Hilfe seit fast 4 Jahren Haarausfall

Hallo bin neu hier und würde mich sehr über antworten von euch freuen.

Also zu mir, ich bin 33 und leide jetzt seit knapp 4 Jahren an Haarausfall ( also da ist es mir bewusst aufgefallen, kann auch schon früher angefangen haben). Zum Arzt bin ich erst Anfang dieser Woche gegangen (hab ja immer so viele unschöne Sachen gehört, denn auch meine beste Freundin leidet an Haarausfall und wurde von den Ärzten übel abgefertigt). Ich war in der Zeit nicht untätig, habe das Rauchen aufgegeben und ernähre mich gesund und treibe viel Sport. Hab auch direkt angefangen Nahrungsergänzungsmittel zu nehmen und hab schon einiges durch... Biotin,Eisen, Kieselerde, Rotklee, Bierhefe, Priorin und dann nach 3 Jahren auch die Pille gewechselt, weil ich unter der Belissima doch schon recht dünne Haare bekommen hab und Hormone für die Ursache meines Haarausfalls gehalten hab, nun nehme ich seit einem halben Jahr die Pille Jennifer 35 ne fette Hormonbombe aber ich habe keine Nebenwirkungen wie unter der Belissima aber das mit den Haaren besserte sich nicht so recht.

Wer weiss, woran es liegen kann oder was ich noch machen kann?

Bin verzweifelt!

>:(

Antworten
Claraxmala


Ich kenne zwei solcher Fälle mittlerweile. :-)

Geholfen hat eine Vollblutuntersuchung auf Vitamine und Mikronährstoffe. Das, was du genannt hast, dass sind gängige Mittel, durch die man seinen Geldbeutel gut erleichtern kann, leider ohne Erfolg. Das haben die beiden Frauen auch alles gemacht, vom superteuren Shampoo bis zu Vitaminen aus der Apotheke. Die eine Frau hat sogar zeitweise eine Perücke getragen, die von der Kasse gezahlt wurde. Sie war in einer Uniklinik, die sich auf Haarausfall spezialisiert hatte.
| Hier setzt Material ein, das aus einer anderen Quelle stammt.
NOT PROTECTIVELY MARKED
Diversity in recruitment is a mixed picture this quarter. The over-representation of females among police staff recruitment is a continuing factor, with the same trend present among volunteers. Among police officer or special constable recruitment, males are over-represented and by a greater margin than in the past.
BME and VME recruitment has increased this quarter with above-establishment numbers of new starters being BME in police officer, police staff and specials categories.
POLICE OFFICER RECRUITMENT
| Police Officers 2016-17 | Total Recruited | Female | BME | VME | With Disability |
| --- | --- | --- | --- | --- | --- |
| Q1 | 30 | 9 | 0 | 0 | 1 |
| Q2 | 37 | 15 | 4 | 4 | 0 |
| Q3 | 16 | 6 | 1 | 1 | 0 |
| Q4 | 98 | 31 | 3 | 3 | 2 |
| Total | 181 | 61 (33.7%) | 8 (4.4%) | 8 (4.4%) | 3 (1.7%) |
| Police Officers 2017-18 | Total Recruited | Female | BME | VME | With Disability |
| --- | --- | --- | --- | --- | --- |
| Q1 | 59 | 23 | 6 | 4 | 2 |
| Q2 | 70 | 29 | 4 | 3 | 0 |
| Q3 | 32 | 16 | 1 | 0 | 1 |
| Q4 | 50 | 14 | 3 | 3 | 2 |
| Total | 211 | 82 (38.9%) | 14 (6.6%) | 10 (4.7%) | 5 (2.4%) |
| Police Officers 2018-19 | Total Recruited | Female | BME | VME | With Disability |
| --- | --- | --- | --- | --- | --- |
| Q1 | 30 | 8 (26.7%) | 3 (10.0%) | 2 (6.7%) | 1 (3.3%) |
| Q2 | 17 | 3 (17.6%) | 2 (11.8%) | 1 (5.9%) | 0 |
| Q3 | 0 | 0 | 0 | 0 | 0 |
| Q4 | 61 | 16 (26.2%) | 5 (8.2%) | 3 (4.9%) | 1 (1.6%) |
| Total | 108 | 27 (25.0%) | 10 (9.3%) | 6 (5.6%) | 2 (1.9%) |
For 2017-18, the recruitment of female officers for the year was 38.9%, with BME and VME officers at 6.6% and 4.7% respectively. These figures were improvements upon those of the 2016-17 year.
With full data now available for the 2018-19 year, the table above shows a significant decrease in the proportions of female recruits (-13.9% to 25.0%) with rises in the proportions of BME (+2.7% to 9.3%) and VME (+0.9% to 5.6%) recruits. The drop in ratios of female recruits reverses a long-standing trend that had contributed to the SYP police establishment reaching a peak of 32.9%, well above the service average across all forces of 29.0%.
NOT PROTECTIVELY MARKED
Ein niedriger Eisenspiegel wurde als Ursache leider nicht dokumentiert, obwohl bei einem Ferretinwert unter 70 vielen Frauen die Haare ausfallen.

Eine Vollblutuntersuchung misst den Gehalt an Nährstoffen in der Blutzelle und im Blut selbst. Daraus lässt sich vieles ablesen, besser als eine reine Serumuntersuchung.
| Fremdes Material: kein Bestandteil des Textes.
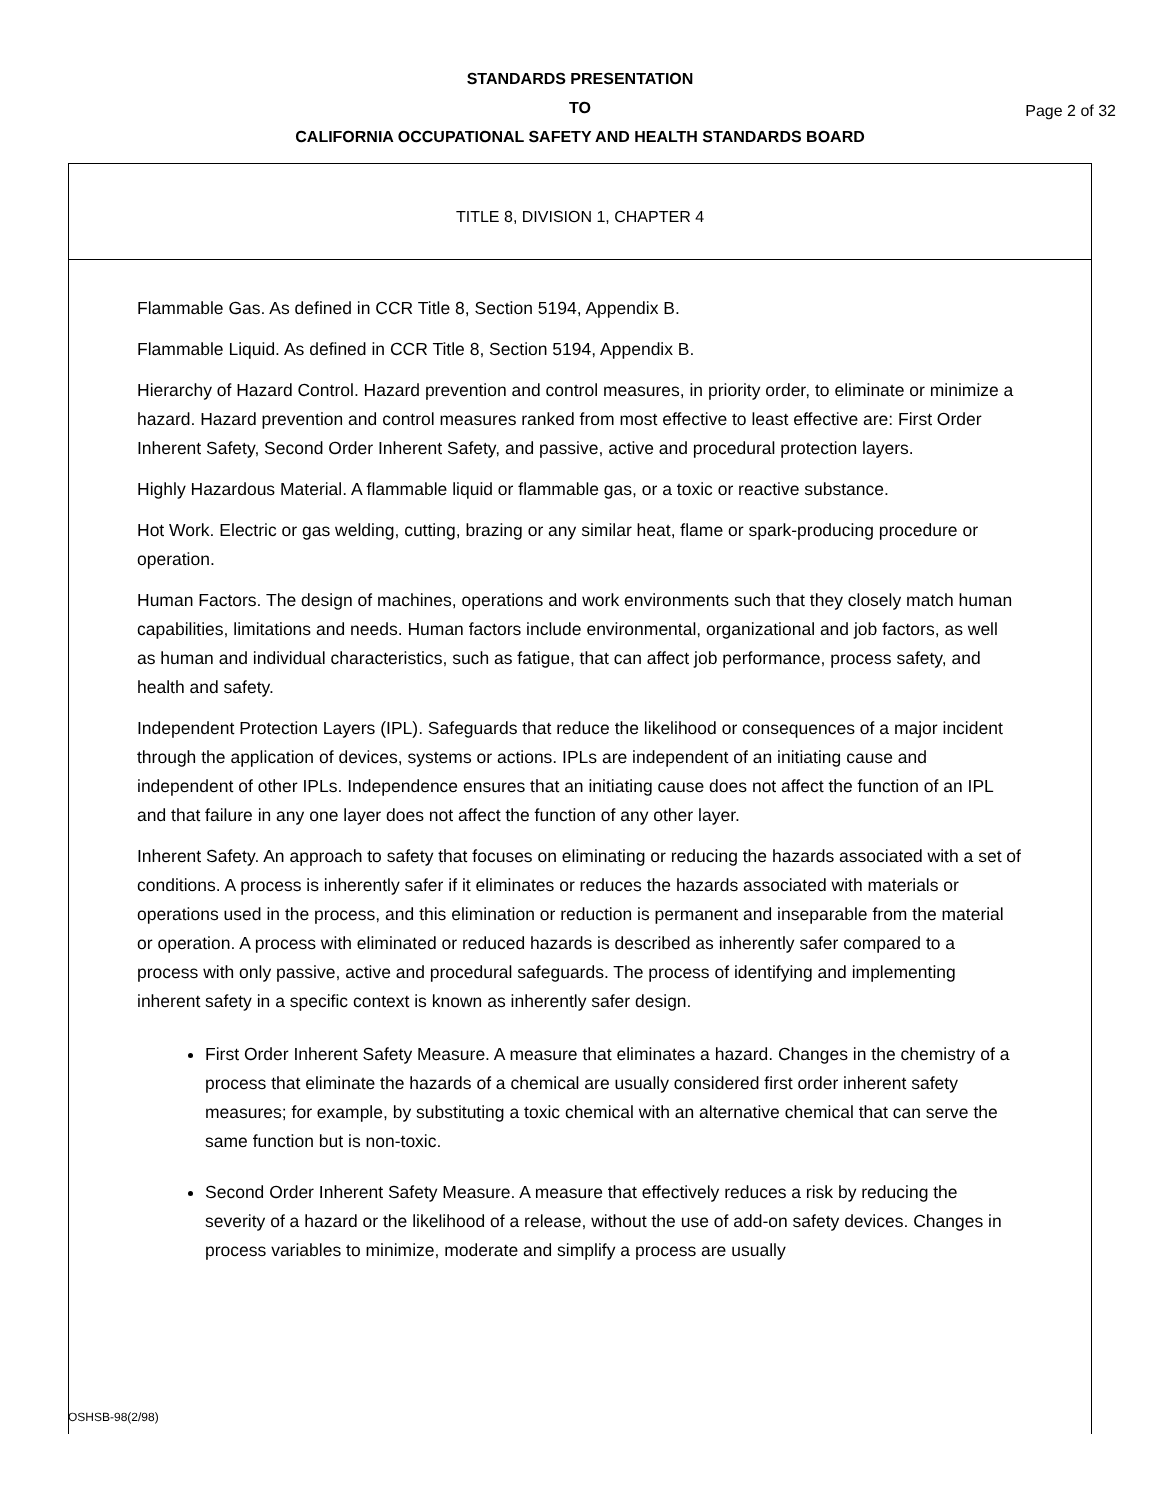STANDARDS PRESENTATION
TO
CALIFORNIA OCCUPATIONAL SAFETY AND HEALTH STANDARDS BOARD
Page 2 of 32
TITLE 8, DIVISION 1, CHAPTER 4
Flammable Gas. As defined in CCR Title 8, Section 5194, Appendix B.
Flammable Liquid. As defined in CCR Title 8, Section 5194, Appendix B.
Hierarchy of Hazard Control. Hazard prevention and control measures, in priority order, to eliminate or minimize a hazard. Hazard prevention and control measures ranked from most effective to least effective are: First Order Inherent Safety, Second Order Inherent Safety, and passive, active and procedural protection layers.
Highly Hazardous Material. A flammable liquid or flammable gas, or a toxic or reactive substance.
Hot Work. Electric or gas welding, cutting, brazing or any similar heat, flame or spark-producing procedure or operation.
Human Factors. The design of machines, operations and work environments such that they closely match human capabilities, limitations and needs. Human factors include environmental, organizational and job factors, as well as human and individual characteristics, such as fatigue, that can affect job performance, process safety, and health and safety.
Independent Protection Layers (IPL). Safeguards that reduce the likelihood or consequences of a major incident through the application of devices, systems or actions. IPLs are independent of an initiating cause and independent of other IPLs. Independence ensures that an initiating cause does not affect the function of an IPL and that failure in any one layer does not affect the function of any other layer.
Inherent Safety. An approach to safety that focuses on eliminating or reducing the hazards associated with a set of conditions. A process is inherently safer if it eliminates or reduces the hazards associated with materials or operations used in the process, and this elimination or reduction is permanent and inseparable from the material or operation. A process with eliminated or reduced hazards is described as inherently safer compared to a process with only passive, active and procedural safeguards. The process of identifying and implementing inherent safety in a specific context is known as inherently safer design.
First Order Inherent Safety Measure. A measure that eliminates a hazard. Changes in the chemistry of a process that eliminate the hazards of a chemical are usually considered first order inherent safety measures; for example, by substituting a toxic chemical with an alternative chemical that can serve the same function but is non-toxic.
Second Order Inherent Safety Measure. A measure that effectively reduces a risk by reducing the severity of a hazard or the likelihood of a release, without the use of add-on safety devices. Changes in process variables to minimize, moderate and simplify a process are usually
OSHSB-98(2/98)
Die beiden Frauen, haben nach vielen Jahren jetzt endlich Ruhe mit Haarausfall, nachdem die einzelnen Werte mit den entsprechenden Supplements ausgeglichen wurden. Leider zahlen die gesetzlichen Krankenkassen, diese Untersuchung nicht.

Man kann den Hausarzt auf eine solche Untersuchung ansprechen und er kann kann sich mit einem entsprechenden Labor in Verbindung setzen und die Unterlagen anfordern. Manche Ärzte haben hier auch eine Zusatzausbildung. Ich kenne das Labor Ganzimmun, dass diese Untersuchung macht. Es gibt aber soweit ich weiß noch eines. Am besten mal googlen.
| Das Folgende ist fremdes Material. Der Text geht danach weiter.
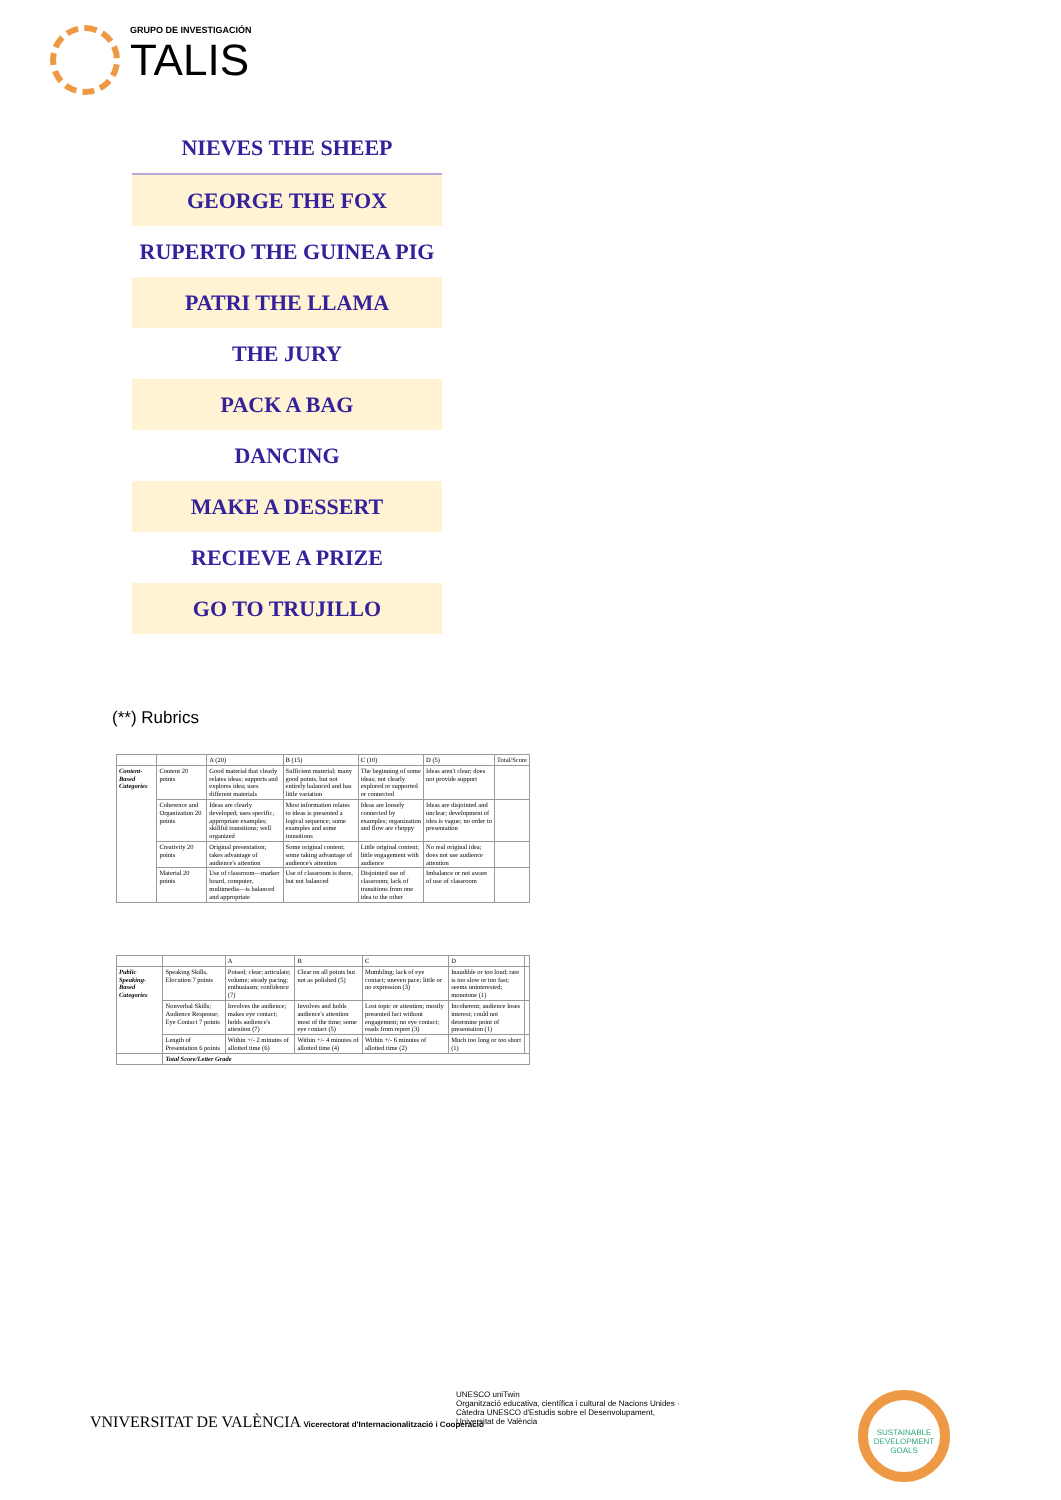GRUPO DE INVESTIGACIÓN
TALIS
NIEVES THE SHEEP
GEORGE THE FOX
RUPERTO THE GUINEA PIG
PATRI THE LLAMA
THE JURY
PACK A BAG
DANCING
MAKE A DESSERT
RECIEVE A PRIZE
GO TO TRUJILLO
(**) Rubrics
| | | A (20) | B (15) | C (10) | D (5) | Total/Score |
| --- | --- | --- | --- | --- | --- | --- |
| Content-Based Categories | Content 20 points | Good material that clearly relates ideas; supports and explores idea; uses different materials | Sufficient material; many good points, but not entirely balanced and has little variation | The beginning of some ideas; not clearly explored or supported or connected | Ideas aren't clear; does not provide support | |
| | Coherence and Organization 20 points | Ideas are clearly developed; uses specific, appropriate examples; skillful transitions; well organized | Most information relates to ideas is presented a logical sequence; some examples and some transitions | Ideas are loosely connected by examples; organization and flow are choppy | Ideas are disjointed and unclear; development of idea is vague; no order to presentation | |
| | Creativity 20 points | Original presentation; takes advantage of audience's attention | Some original content; some taking advantage of audience's attention | Little original content; little engagement with audience | No real original idea; does not use audience attention | |
| | Material 20 points | Use of classroom—marker board, computer, multimedia—is balanced and appropriate | Use of classroom is there, but not balanced | Disjointed use of classroom; lack of transitions from one idea to the other | Imbalance or not aware of use of classroom | |
| | | A | B | C | D | |
| --- | --- | --- | --- | --- | --- | --- |
| Public Speaking-Based Categories | Speaking Skills, Elocution 7 points | Poised; clear; articulate; volume; steady pacing; enthusiasm; confidence (7) | Clear on all points but not as polished (5) | Mumbling; lack of eye contact; uneven pace; little or no expression (3) | Inaudible or too loud; rate is too slow or too fast; seems uninterested; monotone (1) | |
| | Nonverbal Skills; Audience Response; Eye Contact 7 points | Involves the audience; makes eye contact; holds audience's attention (7) | Involves and holds audience's attention most of the time; some eye contact (5) | Lost topic or attention; mostly presented fact without engagement; no eye contact; reads from report (3) | Incoherent; audience loses interest; could not determine point of presentation (1) | |
| | Length of Presentation 6 points | Within +/- 2 minutes of allotted time (6) | Within +/- 4 minutes of allotted time (4) | Within +/- 6 minutes of allotted time (2) | Much too long or too short (1) | |
| | Total Score/Letter Grade | | | | | |
VNIVERSITAT DE VALÈNCIA Vicerectorat d'Internacionalització i Cooperació
UNESCO uniTwin
Organització educativa, científica i cultural de Nacions Unides · Càtedra UNESCO d'Estudis sobre el Desenvolupament, Universitat de València
SUSTAINABLE DEVELOPMENT GOALS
Im Mikronährstoffprofil und im Vitaminprofil sind folgende Werte enthalten: B12, B6, Kupfer, Eisen, Zink, Selen, Mangan, Molybdän, Calcium, Magnesium, Kalium, Folsäure, Vitamin A, D, E. Ferretin muss man glaube ich extra angeben.

Das Ganze kostet um die 180 Euro. Ich würde es trotzdem bei der Kasse versuchen. Man kann ja auch die wichtigsten Werte testen lassen wie B12, Kupfer, Zink, Selen, Mangan, Vitamin D evt. Folsäure. B12, Folsäure und Vitamin D sollte die Kasse eigentlich zahlen.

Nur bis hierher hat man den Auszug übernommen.